Single-nucleotide polymorphisms (SNPs) of microRNAs (miRNAs) are considered potential markers of cancer risk and prognosis in various cancers. In the current study, the primary aim is to determine whether the miR-492G>C polymorphism (rs2289030) altered hepatocellular carcinoma (HCC) prognosis. The SNP rs2289030 of miR-492 was genotyped using DNA from blood samples of 362 HCC patients that had undergone surgical resection of a HCC tumor. The associations between overall survival and demographic characteristics, clinical features, and the SNP rs2289030 were estimated using the Cox proportional hazards model. Results showed that patients who carried the CG genotype (P= 0.015, hazard ratio [HR] = 0.704, 95 % confidence interval [CI] 0.530–0.934) and CG+GG genotype (P = 0.011, HR = 0.703, 95 % CI 0.536–0.924) had significantly decreased risk of death compared to those with the CC genotype. Similar results were found in the multivariate analysis adjusted by tumor size and venous invasion.
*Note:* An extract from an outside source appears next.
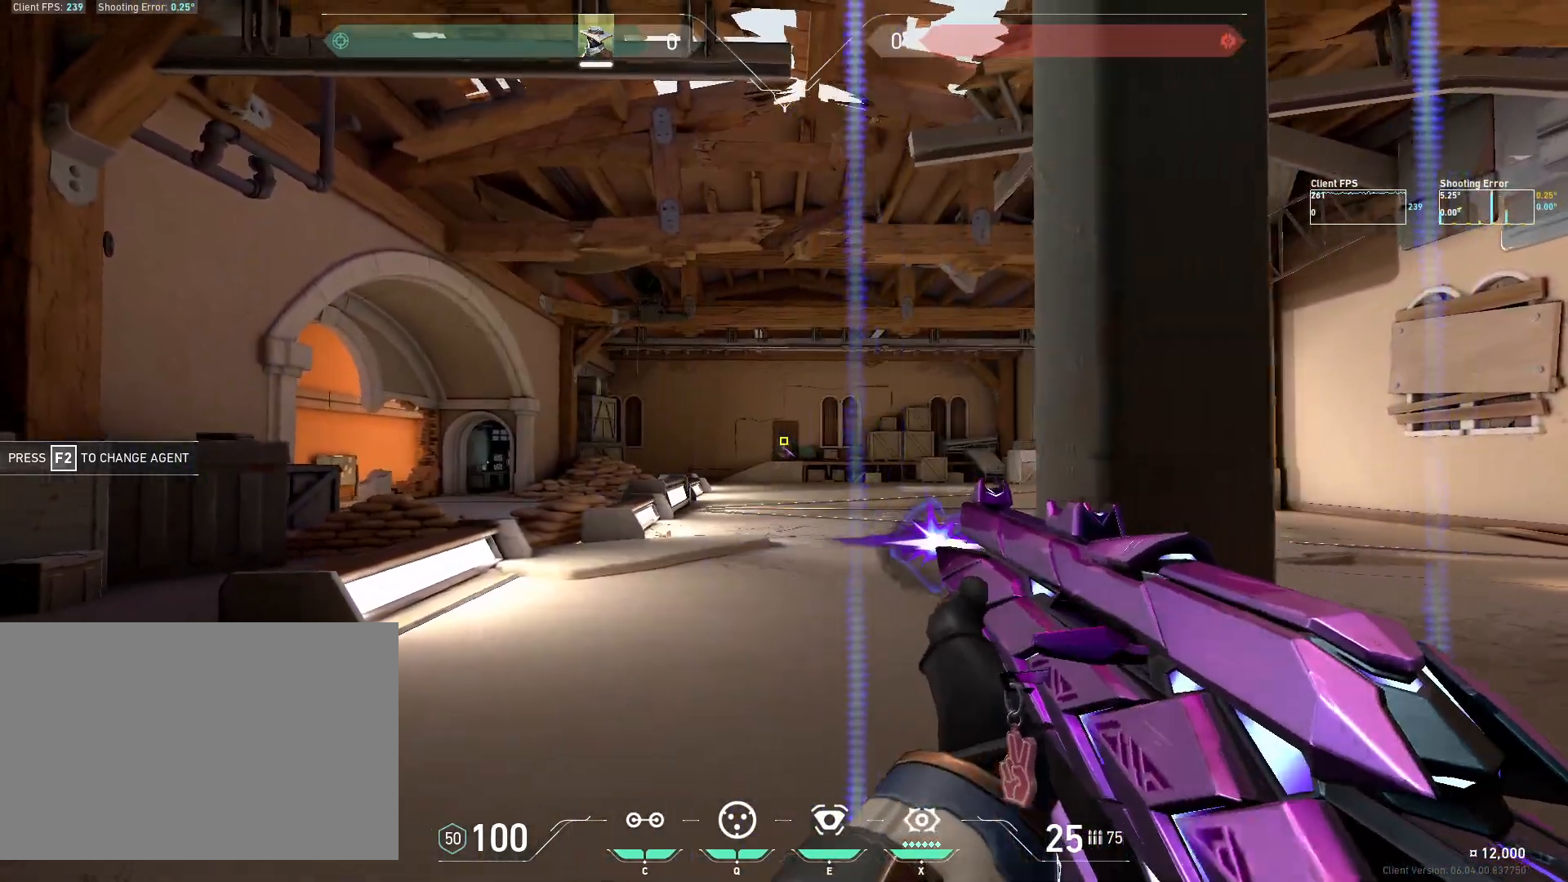
{"keys": ["a"], "mouse": ["left"], "events": [[283, "d", "up"], [383, "mouse_left", "down"], [467, "a", "down"]]}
Further stratification analysis indicated that the effect of rs2289030 had more prominence in patients ≤50 years old and that reported ever using alcohol, male gender, a family history of HCC, being HbsAg or alpha fetoprotein (AFP) positive, differentiation I + II, presence of venous invasion or cirrhosis, multiple tumors, and pTNM stage I + II. Results from this study illustrate the potential use of miR-492 rs2289030 as a prognostic marker for HCC patients that have undergone a surgical resection of the tumor.

Keywords

Hepatocellular carcinoma Survival miRNA Genetic polymorphisms 

Notes

Acknowledgments

We thank all the patients who agreed to participate in this study. The study is supported by the National Natural Science Foundation of China (31100895 and 81472618 [to D.-K.J.]), Outstanding Young Scholar Project of Fudan University (to D.-K.J.), and an intramural research grant for new young teachers from Fudan University (to D.-K.J.), an intramural research grant for promotion of the scientific research ability of young teachers from Fudan University (to D.-K.J.), an intramural research grant from Huashan Hospital, Fudan University (to J.X.), an intramural research grant from Fudan-VARI Center for Genetic Epidemiology, Fudan University (to J.X.)., the Research Fund of the State Key Laboratory of Genetic Engineering, Fudan University (to L.Y. and J.X.), and the Ellrodt-Schweighauser Family Chair of Cancer Genomic Research of NorthShore University HealthSystem (J. X.).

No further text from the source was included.